I also felt extremely overwhelmed at the new responsibilities imposed by motherhood. As if having a new baby is not enough to cause one to feel completely and undeniably subjugated, I had to learn how to operate baby gear. Of course, I did not have time to quietly contemplate assembly of this new machinery, but everything had to be completed under the rapid fire of a screaming baby. For instance, I had to learn how to remove the car seat out of the base of the car and into the stroller (and the stroller had its own, separate adaptor that had to be installed for the car seat to click into place!). While I loathe assembly, I am not a wimpy person but the weight of the car seat plus baby seemed like an impossible maneuver. No wonder so many moms have guns that can rival the arms of an accomplished body-builder!

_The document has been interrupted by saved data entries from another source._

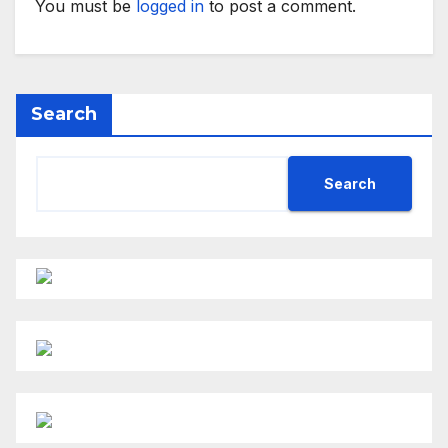
You must be
logged in
to post a comment.
Search
Search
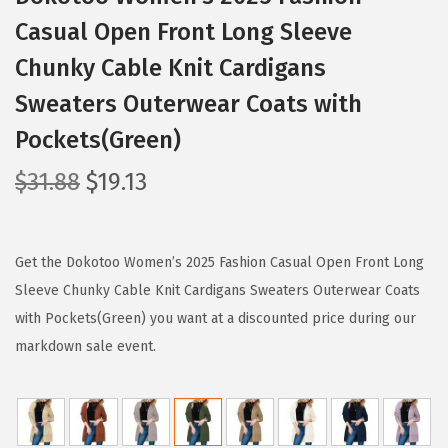
Casual Open Front Long Sleeve
Chunky Cable Knit Cardigans
Sweaters Outerwear Coats with
Pockets(Green)
O
C
$
31.88
$
19.13
r
u
i
r
g
r
Get the Dokotoo Women’s 2025 Fashion Casual Open Front Long
i
e
Sleeve Chunky Cable Knit Cardigans Sweaters Outerwear Coats
n
n
with Pockets(Green) you want at a discounted price during our
a
t
markdown sale event.
l
p
p
r
r
i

During the first few weeks of motherhood, I experienced major insomnia. The old adage of “sleep when the baby sleeps”, continually annoyed me when uttered by people who either had a baby thirty years ago or those who had not yet experienced parenthood. An anxiety-producing sense of extreme responsibility and hyper-vigilance kept me awake throughout the night, even while Jordan slept. I had such a difficult time unwinding and succumbing to sleep since I never knew when Jordan would awake crying and I would have to jump out of bed, 100% alert to care for his needs. After about three weeks, my body and mind eventually adapted and I did sleep during the night while he slept.While I would definitely describe my first few weeks of motherhood, as experiencing something like the baby blues, I think that it is important to mention that I never had any thoughts of harming myself or my baby during that time period. Many specialists agree that thoughts of endangering oneself or one’s baby are the defining factors in differentiating post-partum depression from the baby blues. Prior to these feelings, I thought that post-partum depression was synonymous with the baby blues and did not distinguish between the two. However, after discussing my feelings with other first time moms, I realized that the baby blues is extremely common, even in the most well-adapted and competent new mother.